The main reason I am writing this though, is that I think Dr. Henriques missed one very important point in his piece. The CSMHC and the rise in mental illness worldwide is a result of stigma being broken down. Slowly but surely, the stigma around mental illness is dissolving. People feel more comfortable talking about their mental health and seeking help when something is wrong. Personally, if I had gone to a different high school that didn’t educate it’s students on mental health as well as mine did, or if I had never discovered The War Paint, I would have lived with my depression and anxiety not having words for them, or ever seeking help. I would have let them consume me until I became a shell of my former self. The rise in reported mental illness is not due entirely to how our world has changed to be more triggering (though that may play some role in it), but rather that more people feel comfortable enough to report their illness and seek the necessary support. Think back to when being homosexual was illegal, or when different races were segregated. You could be sent to jail for liking another man, and your parents would not have allowed you to spend time with someone of another color.

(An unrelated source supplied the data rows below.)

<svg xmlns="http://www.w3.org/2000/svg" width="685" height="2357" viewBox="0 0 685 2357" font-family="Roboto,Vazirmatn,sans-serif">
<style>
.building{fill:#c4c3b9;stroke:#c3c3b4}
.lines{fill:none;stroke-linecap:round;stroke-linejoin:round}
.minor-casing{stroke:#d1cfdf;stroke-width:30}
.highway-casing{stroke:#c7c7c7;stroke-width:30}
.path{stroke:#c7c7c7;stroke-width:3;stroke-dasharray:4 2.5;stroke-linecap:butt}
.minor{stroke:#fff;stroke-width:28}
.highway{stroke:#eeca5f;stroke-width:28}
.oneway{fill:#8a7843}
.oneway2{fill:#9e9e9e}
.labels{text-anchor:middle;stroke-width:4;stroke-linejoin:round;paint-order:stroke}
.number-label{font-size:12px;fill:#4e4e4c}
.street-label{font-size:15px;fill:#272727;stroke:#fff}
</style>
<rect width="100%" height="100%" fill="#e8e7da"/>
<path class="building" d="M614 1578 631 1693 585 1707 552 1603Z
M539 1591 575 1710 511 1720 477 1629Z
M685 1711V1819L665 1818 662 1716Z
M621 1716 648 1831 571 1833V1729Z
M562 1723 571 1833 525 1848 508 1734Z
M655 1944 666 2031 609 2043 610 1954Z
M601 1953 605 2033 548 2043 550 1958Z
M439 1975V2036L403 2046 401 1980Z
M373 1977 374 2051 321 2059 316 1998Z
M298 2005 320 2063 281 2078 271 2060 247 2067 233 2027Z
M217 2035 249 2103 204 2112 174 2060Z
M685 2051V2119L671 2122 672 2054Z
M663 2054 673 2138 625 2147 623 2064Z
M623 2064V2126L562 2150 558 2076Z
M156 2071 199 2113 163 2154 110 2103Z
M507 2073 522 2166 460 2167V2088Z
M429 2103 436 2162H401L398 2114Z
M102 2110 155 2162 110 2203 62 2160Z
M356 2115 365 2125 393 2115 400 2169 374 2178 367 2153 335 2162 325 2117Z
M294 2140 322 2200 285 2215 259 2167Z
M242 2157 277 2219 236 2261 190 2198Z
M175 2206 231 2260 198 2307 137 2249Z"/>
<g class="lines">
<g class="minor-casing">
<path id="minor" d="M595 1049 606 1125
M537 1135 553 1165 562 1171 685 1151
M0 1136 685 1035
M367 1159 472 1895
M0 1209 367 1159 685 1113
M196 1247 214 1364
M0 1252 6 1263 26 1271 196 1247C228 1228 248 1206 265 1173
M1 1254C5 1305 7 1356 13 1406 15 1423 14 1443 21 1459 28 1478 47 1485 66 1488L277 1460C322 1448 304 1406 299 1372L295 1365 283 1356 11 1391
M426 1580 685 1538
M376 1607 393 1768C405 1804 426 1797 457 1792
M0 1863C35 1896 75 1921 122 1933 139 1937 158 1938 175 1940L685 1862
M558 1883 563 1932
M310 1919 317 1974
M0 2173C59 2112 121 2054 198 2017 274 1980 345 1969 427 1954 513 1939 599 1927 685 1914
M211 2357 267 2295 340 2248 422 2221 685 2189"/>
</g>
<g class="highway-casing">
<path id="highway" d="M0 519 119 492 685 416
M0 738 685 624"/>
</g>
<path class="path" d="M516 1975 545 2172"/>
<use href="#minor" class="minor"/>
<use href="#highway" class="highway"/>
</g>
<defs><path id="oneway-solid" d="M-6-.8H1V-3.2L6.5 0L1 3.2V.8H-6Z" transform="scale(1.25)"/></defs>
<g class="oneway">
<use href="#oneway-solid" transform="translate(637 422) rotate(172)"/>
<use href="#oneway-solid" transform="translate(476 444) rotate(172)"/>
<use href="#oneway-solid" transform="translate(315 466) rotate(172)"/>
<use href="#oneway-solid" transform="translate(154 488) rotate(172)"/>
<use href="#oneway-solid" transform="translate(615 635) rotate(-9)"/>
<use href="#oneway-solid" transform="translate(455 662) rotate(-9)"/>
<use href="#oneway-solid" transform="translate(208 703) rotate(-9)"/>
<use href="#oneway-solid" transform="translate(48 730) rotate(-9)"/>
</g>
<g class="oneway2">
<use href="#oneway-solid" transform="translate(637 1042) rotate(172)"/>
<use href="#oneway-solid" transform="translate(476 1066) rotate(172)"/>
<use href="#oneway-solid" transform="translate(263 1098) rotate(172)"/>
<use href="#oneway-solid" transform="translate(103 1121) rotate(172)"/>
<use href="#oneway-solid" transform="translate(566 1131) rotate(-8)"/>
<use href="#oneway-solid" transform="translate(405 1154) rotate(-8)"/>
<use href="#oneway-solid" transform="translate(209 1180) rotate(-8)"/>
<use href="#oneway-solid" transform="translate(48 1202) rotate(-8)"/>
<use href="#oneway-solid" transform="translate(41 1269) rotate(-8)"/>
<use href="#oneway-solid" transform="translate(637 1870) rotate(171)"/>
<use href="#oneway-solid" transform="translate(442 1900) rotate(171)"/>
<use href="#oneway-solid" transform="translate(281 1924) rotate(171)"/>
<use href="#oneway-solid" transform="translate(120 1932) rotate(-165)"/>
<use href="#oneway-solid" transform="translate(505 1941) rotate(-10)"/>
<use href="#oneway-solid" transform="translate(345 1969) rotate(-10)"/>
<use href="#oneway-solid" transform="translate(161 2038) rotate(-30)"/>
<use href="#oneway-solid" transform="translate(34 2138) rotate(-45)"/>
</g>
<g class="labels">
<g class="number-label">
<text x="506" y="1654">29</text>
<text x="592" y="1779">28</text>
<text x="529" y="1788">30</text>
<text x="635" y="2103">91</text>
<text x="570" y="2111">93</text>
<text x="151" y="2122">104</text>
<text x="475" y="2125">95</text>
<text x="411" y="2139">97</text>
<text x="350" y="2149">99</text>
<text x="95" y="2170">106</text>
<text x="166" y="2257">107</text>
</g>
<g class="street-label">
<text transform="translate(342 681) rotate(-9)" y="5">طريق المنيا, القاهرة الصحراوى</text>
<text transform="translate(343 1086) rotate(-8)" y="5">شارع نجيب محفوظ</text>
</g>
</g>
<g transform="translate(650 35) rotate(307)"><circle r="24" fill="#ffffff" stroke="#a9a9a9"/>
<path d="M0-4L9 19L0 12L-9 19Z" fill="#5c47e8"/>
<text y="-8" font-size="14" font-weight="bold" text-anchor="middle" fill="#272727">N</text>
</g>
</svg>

But the world has changed. It’s not that we now have more LGBTQ people because the world has changed, but that they feel much more comfortable coming out and being themselves. It’s not as though the world has changed to make people of different colors act more (for lack of a better word) “civilized,” but rather that we as a society have grown more comfortable to the idea of interacting with those who are different from us. The answer to the question, Why are college students “showing greater levels of stress, anxiety, depression, eating disorders, and poor sleep patterns than any time in [America’s] history?” is not that the world is a harsher place, but actually that is a kinder, more accepting place. It is safer to come forward with a mental illness more so than it ever has been, and people are taking advantage of that to find solutions to their problems. It’s not an epidemic, but rather a growth of society. One that I hope will continue for many more years to come.